Fifthly, regarding the non-existence of Eumalos of Cyrene, I have clarified this for my coming publication. On page 60 of my 2000/2001 publication, “Malta – Echoes of Plato’s Island”, I referred to Eumalos of Cyrene as an ancient author because at that stage of my research he had produced an ancient text. In the meantime I have confirmed that he had basically edited and copied the text of Aristippus on the ‘History of Libia’. The mention by Eumalos, in parts of this text apart from Book VI, of some of the successors of Aristippus at his School of Philosophy at Cyrene has placed the dating of Eumalos at around 330BC, thus making him a near contemporary of Plato. As an editor-copyist of the original text of Aristippus, Eumalos should not be considered as an ancient author proper and would not be expected to have his name included in a list of ancient authors. Yet to exclude him as a valid manuscript copyist on these grounds is not legitimate, in the same way that the vast majority, if not all, of the editor-copyists of the original texts of the ancient authors proper are not known.

My sixth and final comment at this stage concerns the presence of ‘anachronisms’ in the Eumalos manuscript that were considered by Boeckh in 1832 to be indicators that this manuscript was forged. This was a time when methods of relative dating were still very crude, let alone the absolute dating methods that are available today.
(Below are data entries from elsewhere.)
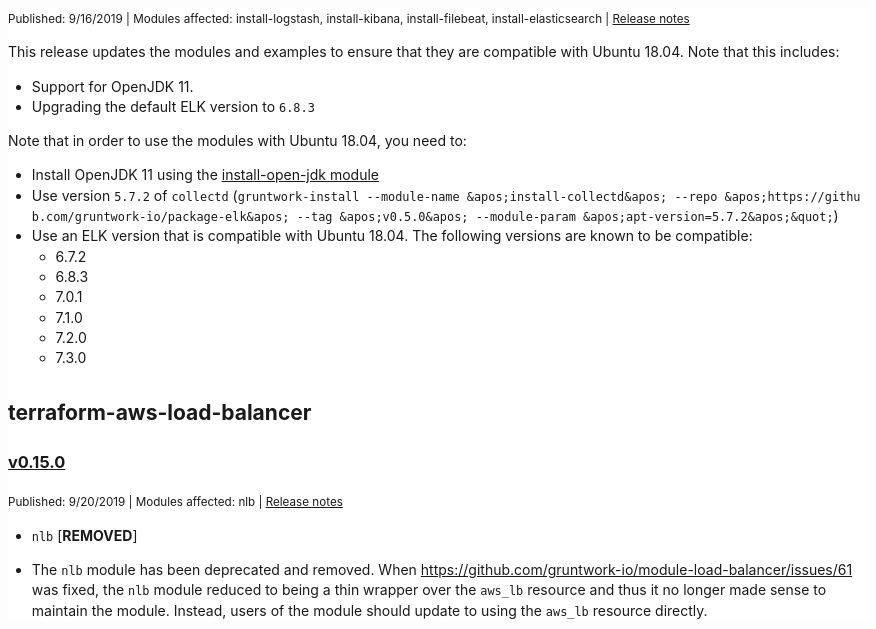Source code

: <p style={{marginTop: "-20px", marginBottom: "10px"}}>
  <small>Published: 9/16/2019 | Modules affected: install-logstash, install-kibana, install-filebeat, install-elasticsearch | <a href="https://github.com/gruntwork-io/terraform-aws-elk/releases/tag/v0.5.0">Release notes</a></small>
</p>

<div style={{"overflow":"hidden","textOverflow":"ellipsis","display":"-webkit-box","WebkitLineClamp":10,"lineClamp":10,"WebkitBoxOrient":"vertical"}}>

  

This release updates the modules and examples to ensure that they are compatible with Ubuntu 18.04. Note that this includes:

- Support for OpenJDK 11.
- Upgrading the default ELK version to `6.8.3`

Note that in order to use the modules with Ubuntu 18.04, you need to:

- Install OpenJDK 11 using the [install-open-jdk module](https://github.com/gruntwork-io/package-zookeeper/tree/master/modules/install-open-jdk)
- Use version `5.7.2` of `collectd` (`gruntwork-install --module-name &apos;install-collectd&apos; --repo &apos;https://github.com/gruntwork-io/package-elk&apos; --tag &apos;v0.5.0&apos; --module-param &apos;apt-version=5.7.2&apos;&quot;`)
- Use an ELK version that is compatible with Ubuntu 18.04. The following versions are known to be compatible:
    - 6.7.2
    - 6.8.3
    - 7.0.1
    - 7.1.0
    - 7.2.0
    - 7.3.0 



</div>



## terraform-aws-load-balancer


### [v0.15.0](https://github.com/gruntwork-io/terraform-aws-load-balancer/releases/tag/v0.15.0)

<p style={{marginTop: "-20px", marginBottom: "10px"}}>
  <small>Published: 9/20/2019 | Modules affected: nlb | <a href="https://github.com/gruntwork-io/terraform-aws-load-balancer/releases/tag/v0.15.0">Release notes</a></small>
</p>

<div style={{"overflow":"hidden","textOverflow":"ellipsis","display":"-webkit-box","WebkitLineClamp":10,"lineClamp":10,"WebkitBoxOrient":"vertical"}}>

  
* `nlb` [**REMOVED**]


* The `nlb` module has been deprecated and removed. When https://github.com/gruntwork-io/module-load-balancer/issues/61 was fixed, the `nlb` module reduced to being a thin wrapper over the `aws_lb` resource and thus it no longer made sense to maintain the module. Instead, users of the module should update to using the `aws_lb` resource directly.
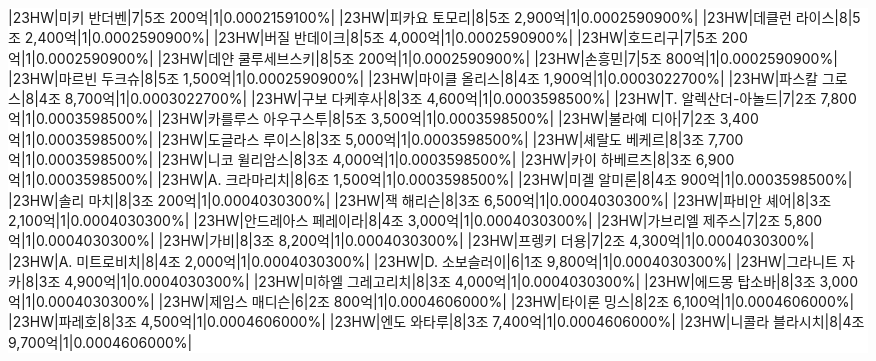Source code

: |23HW|미키 반더벤|7|5조 200억|1|0.0002159100%|
|23HW|피카요 토모리|8|5조 2,900억|1|0.0002590900%|
|23HW|데클런 라이스|8|5조 2,400억|1|0.0002590900%|
|23HW|버질 반데이크|8|5조 4,000억|1|0.0002590900%|
|23HW|호드리구|7|5조 200억|1|0.0002590900%|
|23HW|데얀 쿨루세브스키|8|5조 200억|1|0.0002590900%|
|23HW|손흥민|7|5조 800억|1|0.0002590900%|
|23HW|마르빈 두크슈|8|5조 1,500억|1|0.0002590900%|
|23HW|마이클 올리스|8|4조 1,900억|1|0.0003022700%|
|23HW|파스칼 그로스|8|4조 8,700억|1|0.0003022700%|
|23HW|구보 다케후사|8|3조 4,600억|1|0.0003598500%|
|23HW|T. 알렉산더-아놀드|7|2조 7,800억|1|0.0003598500%|
|23HW|카를루스 아우구스투|8|5조 3,500억|1|0.0003598500%|
|23HW|불라예 디아|7|2조 3,400억|1|0.0003598500%|
|23HW|도글라스 루이스|8|3조 5,000억|1|0.0003598500%|
|23HW|셰랄도 베케르|8|3조 7,700억|1|0.0003598500%|
|23HW|니코 윌리암스|8|3조 4,000억|1|0.0003598500%|
|23HW|카이 하베르츠|8|3조 6,900억|1|0.0003598500%|
|23HW|A. 크라마리치|8|6조 1,500억|1|0.0003598500%|
|23HW|미겔 알미론|8|4조 900억|1|0.0003598500%|
|23HW|솔리 마치|8|3조 200억|1|0.0004030300%|
|23HW|잭 해리슨|8|3조 6,500억|1|0.0004030300%|
|23HW|파비안 셰어|8|3조 2,100억|1|0.0004030300%|
|23HW|안드레아스 페레이라|8|4조 3,000억|1|0.0004030300%|
|23HW|가브리엘 제주스|7|2조 5,800억|1|0.0004030300%|
|23HW|가비|8|3조 8,200억|1|0.0004030300%|
|23HW|프렝키 더용|7|2조 4,300억|1|0.0004030300%|
|23HW|A. 미트로비치|8|4조 2,000억|1|0.0004030300%|
|23HW|D. 소보슬러이|6|1조 9,800억|1|0.0004030300%|
|23HW|그라니트 자카|8|3조 4,900억|1|0.0004030300%|
|23HW|미하엘 그레고리치|8|3조 4,000억|1|0.0004030300%|
|23HW|에드몽 탑소바|8|3조 3,000억|1|0.0004030300%|
|23HW|제임스 매디슨|6|2조 800억|1|0.0004606000%|
|23HW|타이론 밍스|8|2조 6,100억|1|0.0004606000%|
|23HW|파레호|8|3조 4,500억|1|0.0004606000%|
|23HW|엔도 와타루|8|3조 7,400억|1|0.0004606000%|
|23HW|니콜라 블라시치|8|4조 9,700억|1|0.0004606000%|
This was a time when the Genesis account in the Old Testament was taken to be scientifically accurate, and that the world was created in 4004BC. Today the presence of anachronisms in the ancient texts is never equated with forgery of that particular document; otherwise, apart from the Old Testament a significant number of these ancient texts would fall into the same category, and these would also include the ancient text of Manetho that still constitutes the ‘bible’ of archaeologists for dating purposes.  

In conclusion, insofar as the ancient text of Eumalos is concerned, there is no evidence at all that it was a forgery, and until such evidence is produced and confirmed the manuscript material as it survives can legitimately be utilised as reference material.